Lettre 1106 : Julien Simon Brodeau d’Oiseville à Pierre Bayle

A Paris, le 26 e d’avril 1696

Monsieur
Je n’aurois pas attendu jusqu’à present à vous remercier de la derniere dont il vous a plû de m’honorer, et que j’ay receüe il y a prés de cinq semaines [1] sans une maladie de langueur qui m’a rendu pendant trois mois presque incapable de la moindre chose ; j’en suis relevé depuis peu de jours, trop heureux de pouvoir enfin m’acquitter de ce que je vous dois par inclination et par reconnoissance ! Elle est proportionnée à la generosité* avec laquelle vous avés bien voulu favoriser de vos soins une pauvre petite traduction [2] pendant que vous estes occupé d’ailleurs d’un travail glorieux, et qui sera d’une utilité infinie à tous les sçavans : je vous le redis encore, Monsieur, vostre nouveau Dictionnaire est attendu icy avec une extreme impatience, et plusieurs personnes qui sçavent que j’ay l’honneur d’estre en quelque / relation avec vous m’ont demandé quant il pourroit paroistre ; je leur ay montré l’endroit de vostre lettre par lequel vous m’asseurés que ce sera avant la fin de l’année ; ils m’en ont fait paroistre beaucoup de joye, et ils n’attendent pas moins qu’un chef d’œuvre de la part de la plus excellente plume de l’Europe. C’est de cette maniere que vous estes traitté à Paris comme par tout ailleurs, les honnestes gens et de bon goust vous regrettent incessamment, et ils envient à la Hollande le bonheur de vous posseder ; ils se plaignent sans contrainte que la France ait pû se resoudre à perdre en vous un fils aussi illustre.

J’escris à Mr Le Duchat [3] pour apprendre des nouvelles du paquet qu’il doit avoir reçû, et dans lequel comme vous me le mandés, Monsieur, les exemplaires que Mr Des Bordes m’envoye sont renfermés [4] ; je n’en sçais point encore le nombre, mais tel qu’il puisse estre je luy suis bien obligé, et je penseray dans la suitte aux moyens de luy donner quelque nouveau sujet de s’exercer pour moy.

J’ay bien des graces à rendre à Mr de Beauval pour l’eloge dont il m’a honoré [5], et que je merite si peu par moy mesme ; aussi je le rapporte tout entier au suffrage que vous avés bien voulu donner, Monsieur, / en faveur de mon livre, et il en tire un lustre que je n’aurois jamais osé luy promettre d’ailleurs.

Quod spiro et placeo, si places, tuum est [6]

L’honneur que vous me faites, Monsieur, de prendre part à ce qui a rapport à moy m’oblige de vous parler d’un ouvrage qui pourra estre du goust des curieux, et qui doit paroistre au commencement de l’hiver : mon frere aisné qui a servy douze ans dans la marine en a entrepris l’histoire tant ancienne que moderne [7] ; cet ouvrage sera divisé en deux gros tomes in 4° dont le premier contiendra toutes les differentes manieres des anciens dans leurs constructions de vaisseaux, l’entretien de leurs ports, leur maniere de navig[u]er, leur ordre dans la conduitte de leurs armées navales, leurs manieres de se battre et d’attaquer les places maritimes, toutes les differentes marines des peuples de l’Antiquité, les medailles antiques frappées à ce sujet, leurs ruses de mer, etc. Le tout fondé sur une lecture de l’Antiquité grecque et latine. Le 2 e tome contiendra la marine des modernes et renferme les mesmes choses à leur esgard ; ils seront remplis tous deux de prés de 200 estampes necessaires au sujet.

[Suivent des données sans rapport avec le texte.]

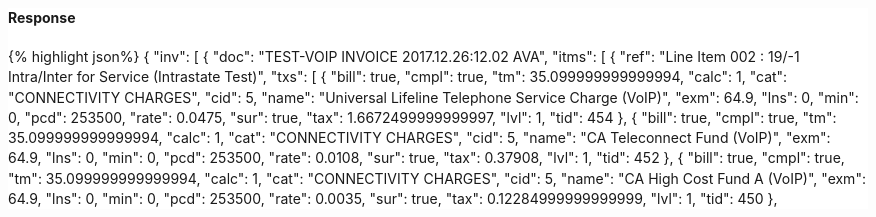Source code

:<h4>Response</h4>
{% highlight json%}
{
  "inv": [
    {
      "doc": "TEST-VOIP INVOICE 2017.12.26:12.02 AVA",
      "itms": [
        {
          "ref": "Line Item 002 : 19/-1 Intra/Inter for Service (Intrastate Test)",
          "txs": [
            {
              "bill": true,
              "cmpl": true,
              "tm": 35.099999999999994,
              "calc": 1,
              "cat": "CONNECTIVITY CHARGES",
              "cid": 5,
              "name": "Universal Lifeline Telephone Service Charge (VoIP)",
              "exm": 64.9,
              "lns": 0,
              "min": 0,
              "pcd": 253500,
              "rate": 0.0475,
              "sur": true,
              "tax": 1.6672499999999997,
              "lvl": 1,
              "tid": 454
            },
            {
              "bill": true,
              "cmpl": true,
              "tm": 35.099999999999994,
              "calc": 1,
              "cat": "CONNECTIVITY CHARGES",
              "cid": 5,
              "name": "CA Teleconnect Fund (VoIP)",
              "exm": 64.9,
              "lns": 0,
              "min": 0,
              "pcd": 253500,
              "rate": 0.0108,
              "sur": true,
              "tax": 0.37908,
              "lvl": 1,
              "tid": 452
            },
            {
              "bill": true,
              "cmpl": true,
              "tm": 35.099999999999994,
              "calc": 1,
              "cat": "CONNECTIVITY CHARGES",
              "cid": 5,
              "name": "CA High Cost Fund A (VoIP)",
              "exm": 64.9,
              "lns": 0,
              "min": 0,
              "pcd": 253500,
              "rate": 0.0035,
              "sur": true,
              "tax": 0.12284999999999999,
              "lvl": 1,
              "tid": 450
            },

Je suis avec tout le respect possible Monsieur vostre tres humble et tres obeissant serviteur
Brodeau d’Oiseville

Mon frere sans avoir l’honneur de vous connoistre que par vostre reputation vous asseure de ses respects. •

Notes :

[1Aucune des lettres de Bayle à Brodeau d’Oiseville ne nous est parvenue.

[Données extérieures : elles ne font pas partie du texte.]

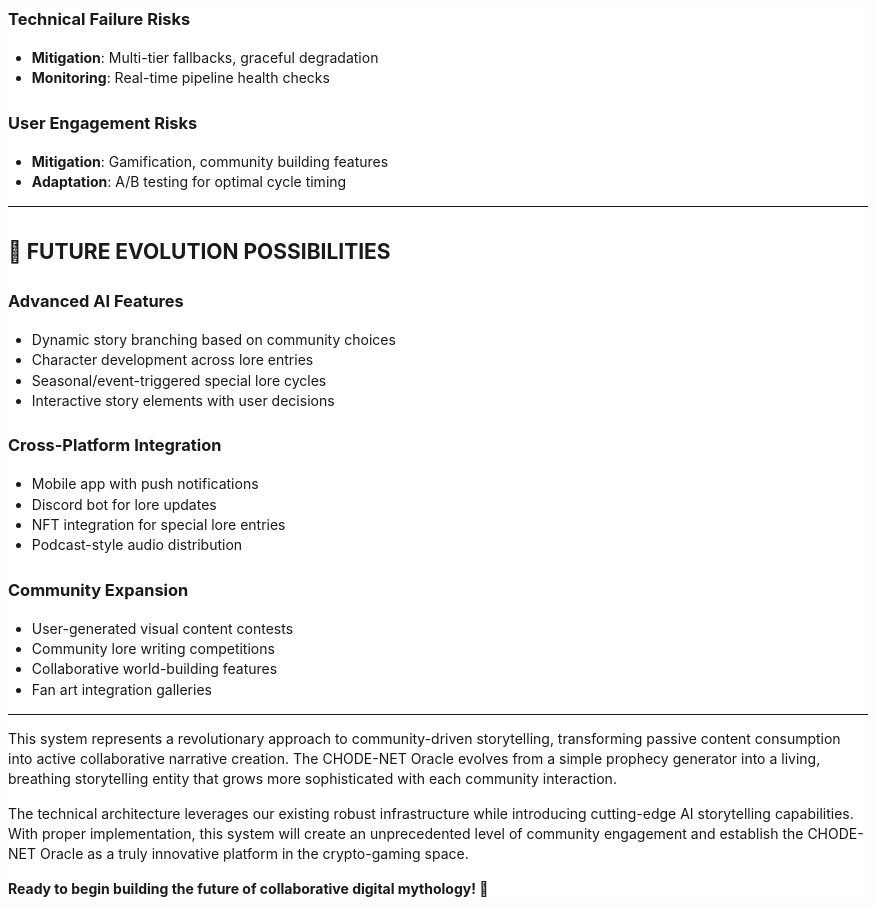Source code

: ### Technical Failure Risks
- **Mitigation**: Multi-tier fallbacks, graceful degradation
- **Monitoring**: Real-time pipeline health checks

### User Engagement Risks
- **Mitigation**: Gamification, community building features
- **Adaptation**: A/B testing for optimal cycle timing

---

## 🌟 FUTURE EVOLUTION POSSIBILITIES

### Advanced AI Features
- Dynamic story branching based on community choices
- Character development across lore entries
- Seasonal/event-triggered special lore cycles
- Interactive story elements with user decisions

### Cross-Platform Integration
- Mobile app with push notifications
- Discord bot for lore updates
- NFT integration for special lore entries
- Podcast-style audio distribution

### Community Expansion
- User-generated visual content contests
- Community lore writing competitions
- Collaborative world-building features
- Fan art integration galleries

---

This system represents a revolutionary approach to community-driven storytelling, transforming passive content consumption into active collaborative narrative creation. The CHODE-NET Oracle evolves from a simple prophecy generator into a living, breathing storytelling entity that grows more sophisticated with each community interaction.

The technical architecture leverages our existing robust infrastructure while introducing cutting-edge AI storytelling capabilities. With proper implementation, this system will create an unprecedented level of community engagement and establish the CHODE-NET Oracle as a truly innovative platform in the crypto-gaming space.

**Ready to begin building the future of collaborative digital mythology! 🚀**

[2Sur la traduction par Brodeau d’Oiseville du Divorce céleste de Ferrante Pallavicino, voir Lettre 1020, n.4.

[3Jacob Le Duchat, avocat à Metz, qui pouvait facilement servir d’intermédiaire entre Leers et Brodeau d’Oiseville.

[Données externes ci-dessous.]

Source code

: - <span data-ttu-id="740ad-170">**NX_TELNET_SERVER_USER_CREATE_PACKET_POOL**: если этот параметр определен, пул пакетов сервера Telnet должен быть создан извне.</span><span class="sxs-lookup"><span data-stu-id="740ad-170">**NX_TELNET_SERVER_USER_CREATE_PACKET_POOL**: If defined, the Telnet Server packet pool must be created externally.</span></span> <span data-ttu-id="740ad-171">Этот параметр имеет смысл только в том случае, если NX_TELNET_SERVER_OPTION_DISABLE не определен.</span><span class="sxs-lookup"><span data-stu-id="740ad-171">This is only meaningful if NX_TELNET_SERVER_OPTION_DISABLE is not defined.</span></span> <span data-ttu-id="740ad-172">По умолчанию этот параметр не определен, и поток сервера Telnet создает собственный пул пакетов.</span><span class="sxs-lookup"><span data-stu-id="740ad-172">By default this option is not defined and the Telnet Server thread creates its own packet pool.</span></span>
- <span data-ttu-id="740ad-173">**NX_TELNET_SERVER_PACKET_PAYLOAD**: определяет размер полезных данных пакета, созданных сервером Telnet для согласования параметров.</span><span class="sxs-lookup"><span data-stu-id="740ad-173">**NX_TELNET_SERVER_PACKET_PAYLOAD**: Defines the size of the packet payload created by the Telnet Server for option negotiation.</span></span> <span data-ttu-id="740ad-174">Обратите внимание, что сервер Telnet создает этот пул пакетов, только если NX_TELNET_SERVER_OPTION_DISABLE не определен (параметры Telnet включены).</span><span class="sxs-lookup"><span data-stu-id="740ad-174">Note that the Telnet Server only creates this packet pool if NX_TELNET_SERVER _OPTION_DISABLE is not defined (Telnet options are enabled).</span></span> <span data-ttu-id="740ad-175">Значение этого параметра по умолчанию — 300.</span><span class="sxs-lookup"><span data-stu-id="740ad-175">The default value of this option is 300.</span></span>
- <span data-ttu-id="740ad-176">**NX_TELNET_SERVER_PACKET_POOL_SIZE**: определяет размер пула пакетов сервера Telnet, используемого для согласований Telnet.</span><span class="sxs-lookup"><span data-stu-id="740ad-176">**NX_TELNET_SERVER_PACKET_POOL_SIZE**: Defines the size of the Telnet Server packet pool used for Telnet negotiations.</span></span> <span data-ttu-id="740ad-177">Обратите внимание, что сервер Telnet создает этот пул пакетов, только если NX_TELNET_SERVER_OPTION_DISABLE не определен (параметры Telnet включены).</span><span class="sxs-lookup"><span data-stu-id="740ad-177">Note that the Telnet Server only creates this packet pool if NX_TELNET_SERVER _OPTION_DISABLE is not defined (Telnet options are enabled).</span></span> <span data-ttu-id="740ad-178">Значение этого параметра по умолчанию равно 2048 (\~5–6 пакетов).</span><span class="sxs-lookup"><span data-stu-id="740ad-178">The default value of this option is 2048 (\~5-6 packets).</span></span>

[4Il s’agit des exemplaires de sa traduction du Divorce céleste, imprimée par Henry Desbordes à Amsterdam ; les livres avaient été envoyés chez Jacob Le Duchat à Metz.

[5La publication de Brodeau d’Oiseville est annoncée par Basnage de Beauval dans l’ HOS, novembre 1695, art. XV « Extrait de diverses lettres ».

[6Horace, Odes, IV, 3, 24 : « c’est par toi que je respire et que je plais, si je plais ».